===== EXCERPT PROVIDED =====
# Acom Data external hard drive problem



## Hermit (Nov 23, 2004)

I'm having trouble with an external hard drive I've got. 

It's 80gb.

I used to be able to turn on my computer, turn on the external hard drive, and plug in the USB and the computer would recognize it after a second or two. I could then open the drive in "My Comptuer" and see all my files.

Now, the computer doesn't recognize it when I plug in the USB.

I've done a search on the comptuer for the driver, and I can't find it anywhere.

I have the CD that came with it. It has several files, one of which is an .exe

But, when I try to open that file, nothing happens. I've tried to "Run" the CD from the start menu too, and it won't open. 

I've tried every conceivable sequence of turning on the comptuer 1st, then turning on the already connected external drive, turning on the external drive, then turning on the comptuer . . . no luck.

Any ideas?

Thanks in advance.


----------



## Nevada (Sep 9, 2004)

Hermit said:


> Now, the computer doesn't recognize it when I plug in the USB.
> 
> I've done a search on the comptuer for the driver, and I can't find it anywhere.
===== SOURCE DATA =====
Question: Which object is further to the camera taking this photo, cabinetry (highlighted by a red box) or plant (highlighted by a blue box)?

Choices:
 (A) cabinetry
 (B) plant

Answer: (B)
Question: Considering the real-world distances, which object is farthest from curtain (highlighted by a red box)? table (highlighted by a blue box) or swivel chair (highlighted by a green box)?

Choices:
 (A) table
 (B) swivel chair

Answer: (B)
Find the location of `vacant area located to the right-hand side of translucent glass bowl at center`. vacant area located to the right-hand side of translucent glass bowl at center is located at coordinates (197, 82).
=====
ACTIVITY: Reproduce, word for word, the part of the hard drive thread that opens with the words containing "I used to be" and closes with "all my files.". These rows come from a different source than the hard drive thread.

WRITTEN REPLY:
I used to be able to turn on my computer, turn on the external hard drive, and plug in the USB and the computer would recognize it after a second or two. I could then open the drive in "My Comptuer" and see all my files.